With this entry, Mr. Voorhees finally completes his metamorphosis from half-retarded backwoods psycho to unstoppable zombie butcher. He no longer feels pain. He can no longer be killed. He no longer runs after people. He simply depends on them to fall down and I'll be damned if they always don't do just that.

The cast also isn't too shabby, at least by Friday the 13th standards. Thom Mathews isn't quite as good as he was in Return of the Living Dead, but he's passable as Tommy. David Kagen is also pretty good as the sheriff while Tom Fridley (John Travolta's nephew) is funny as the horniest of the horny teens.

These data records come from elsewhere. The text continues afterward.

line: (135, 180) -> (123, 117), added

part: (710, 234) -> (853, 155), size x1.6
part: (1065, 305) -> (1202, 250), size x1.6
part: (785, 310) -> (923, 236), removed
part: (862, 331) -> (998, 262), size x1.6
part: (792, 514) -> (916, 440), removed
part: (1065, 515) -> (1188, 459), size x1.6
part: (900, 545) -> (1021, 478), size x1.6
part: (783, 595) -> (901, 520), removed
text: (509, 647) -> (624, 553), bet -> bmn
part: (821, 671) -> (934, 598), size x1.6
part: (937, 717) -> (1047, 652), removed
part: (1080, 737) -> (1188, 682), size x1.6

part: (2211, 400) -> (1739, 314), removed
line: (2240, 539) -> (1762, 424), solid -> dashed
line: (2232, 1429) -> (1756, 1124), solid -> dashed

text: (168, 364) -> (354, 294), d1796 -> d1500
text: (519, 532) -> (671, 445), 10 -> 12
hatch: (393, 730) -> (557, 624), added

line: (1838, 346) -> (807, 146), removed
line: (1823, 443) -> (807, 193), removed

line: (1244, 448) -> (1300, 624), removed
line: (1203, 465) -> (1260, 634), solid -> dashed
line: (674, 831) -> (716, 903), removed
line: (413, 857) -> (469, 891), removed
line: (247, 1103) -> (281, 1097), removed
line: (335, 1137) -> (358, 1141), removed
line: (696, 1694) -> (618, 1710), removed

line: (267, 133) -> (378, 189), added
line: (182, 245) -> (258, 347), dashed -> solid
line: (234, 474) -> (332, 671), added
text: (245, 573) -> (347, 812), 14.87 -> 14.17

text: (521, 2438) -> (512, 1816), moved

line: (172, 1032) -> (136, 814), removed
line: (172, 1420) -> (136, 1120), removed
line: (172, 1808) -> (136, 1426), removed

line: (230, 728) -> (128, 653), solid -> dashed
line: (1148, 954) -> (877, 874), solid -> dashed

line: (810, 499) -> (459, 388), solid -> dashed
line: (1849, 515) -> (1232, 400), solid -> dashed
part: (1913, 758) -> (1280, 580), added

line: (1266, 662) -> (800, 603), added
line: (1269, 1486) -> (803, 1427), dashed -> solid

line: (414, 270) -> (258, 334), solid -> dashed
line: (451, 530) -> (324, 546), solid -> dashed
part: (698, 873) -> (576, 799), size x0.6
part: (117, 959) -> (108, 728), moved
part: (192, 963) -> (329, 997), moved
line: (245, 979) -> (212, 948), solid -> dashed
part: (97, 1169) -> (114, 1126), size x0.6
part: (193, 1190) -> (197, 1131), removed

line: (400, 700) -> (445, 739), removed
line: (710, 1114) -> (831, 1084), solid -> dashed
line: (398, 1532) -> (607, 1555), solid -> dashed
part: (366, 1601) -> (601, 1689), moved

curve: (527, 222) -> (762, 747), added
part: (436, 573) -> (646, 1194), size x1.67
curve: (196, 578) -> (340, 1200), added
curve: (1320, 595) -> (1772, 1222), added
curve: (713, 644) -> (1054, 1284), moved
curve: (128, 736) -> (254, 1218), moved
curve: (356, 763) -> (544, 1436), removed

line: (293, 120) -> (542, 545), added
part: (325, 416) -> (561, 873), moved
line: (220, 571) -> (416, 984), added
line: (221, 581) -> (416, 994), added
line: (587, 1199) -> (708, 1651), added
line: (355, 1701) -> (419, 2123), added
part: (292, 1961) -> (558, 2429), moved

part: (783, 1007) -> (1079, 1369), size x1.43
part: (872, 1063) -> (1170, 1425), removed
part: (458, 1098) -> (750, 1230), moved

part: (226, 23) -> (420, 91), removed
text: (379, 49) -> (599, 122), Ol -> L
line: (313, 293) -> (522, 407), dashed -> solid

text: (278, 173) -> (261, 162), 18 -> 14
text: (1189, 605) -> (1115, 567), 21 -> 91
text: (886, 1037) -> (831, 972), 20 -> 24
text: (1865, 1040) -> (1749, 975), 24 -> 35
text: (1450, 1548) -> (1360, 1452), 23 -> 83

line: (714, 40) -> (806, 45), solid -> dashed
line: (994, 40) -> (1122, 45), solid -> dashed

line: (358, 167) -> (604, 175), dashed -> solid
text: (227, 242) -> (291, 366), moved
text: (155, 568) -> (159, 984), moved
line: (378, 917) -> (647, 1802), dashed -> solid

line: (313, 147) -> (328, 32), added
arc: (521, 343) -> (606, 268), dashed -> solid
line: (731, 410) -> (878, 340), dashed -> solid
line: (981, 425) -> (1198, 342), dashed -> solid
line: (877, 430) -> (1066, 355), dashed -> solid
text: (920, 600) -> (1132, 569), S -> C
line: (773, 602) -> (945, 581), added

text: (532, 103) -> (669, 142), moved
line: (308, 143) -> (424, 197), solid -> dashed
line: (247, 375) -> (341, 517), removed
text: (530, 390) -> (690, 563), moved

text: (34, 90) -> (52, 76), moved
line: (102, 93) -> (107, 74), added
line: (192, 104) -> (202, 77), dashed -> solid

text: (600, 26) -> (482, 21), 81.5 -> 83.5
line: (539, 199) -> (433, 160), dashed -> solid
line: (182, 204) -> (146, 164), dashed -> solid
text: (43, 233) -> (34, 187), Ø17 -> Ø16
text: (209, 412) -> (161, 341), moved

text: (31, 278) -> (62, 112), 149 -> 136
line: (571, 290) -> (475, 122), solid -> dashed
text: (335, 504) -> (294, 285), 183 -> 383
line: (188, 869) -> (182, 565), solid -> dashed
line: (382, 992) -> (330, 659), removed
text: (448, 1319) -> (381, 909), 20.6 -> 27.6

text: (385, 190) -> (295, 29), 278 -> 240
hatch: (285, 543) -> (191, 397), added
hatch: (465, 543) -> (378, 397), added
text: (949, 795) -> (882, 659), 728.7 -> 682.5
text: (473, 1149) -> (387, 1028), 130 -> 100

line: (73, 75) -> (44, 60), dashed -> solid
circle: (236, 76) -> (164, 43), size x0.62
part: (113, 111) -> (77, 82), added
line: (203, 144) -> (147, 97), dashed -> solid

Though the movie could've done without the padded body count of some insurance salesman playing paintball in the nearby woods, this is still the most enjoyable of the Friday the 13th flicks. By mocking the film's themselves but still giving the audience what it wants with sex, violence and the most terrifyingly unstoppable incarnation of Jason, this one proves that all the hockey-masked killer had to do to finally make a decent movie was simply lighten up.

Comments

Great review for a very good,

Great review for a very good, gory sequel!  Something that differs about this one from the others is the fact that there is no chase scene between Jason and the lead heroine, just a boat brawl.  I think Tommy is basically responsible for Jason's rampage here and in the following sequels, since he took Jason from the only place he seems to be powerless -- underground -- and chained him to the bottom of the lake, where he could easily be reanimated by lightning bolts and telekinetic teens.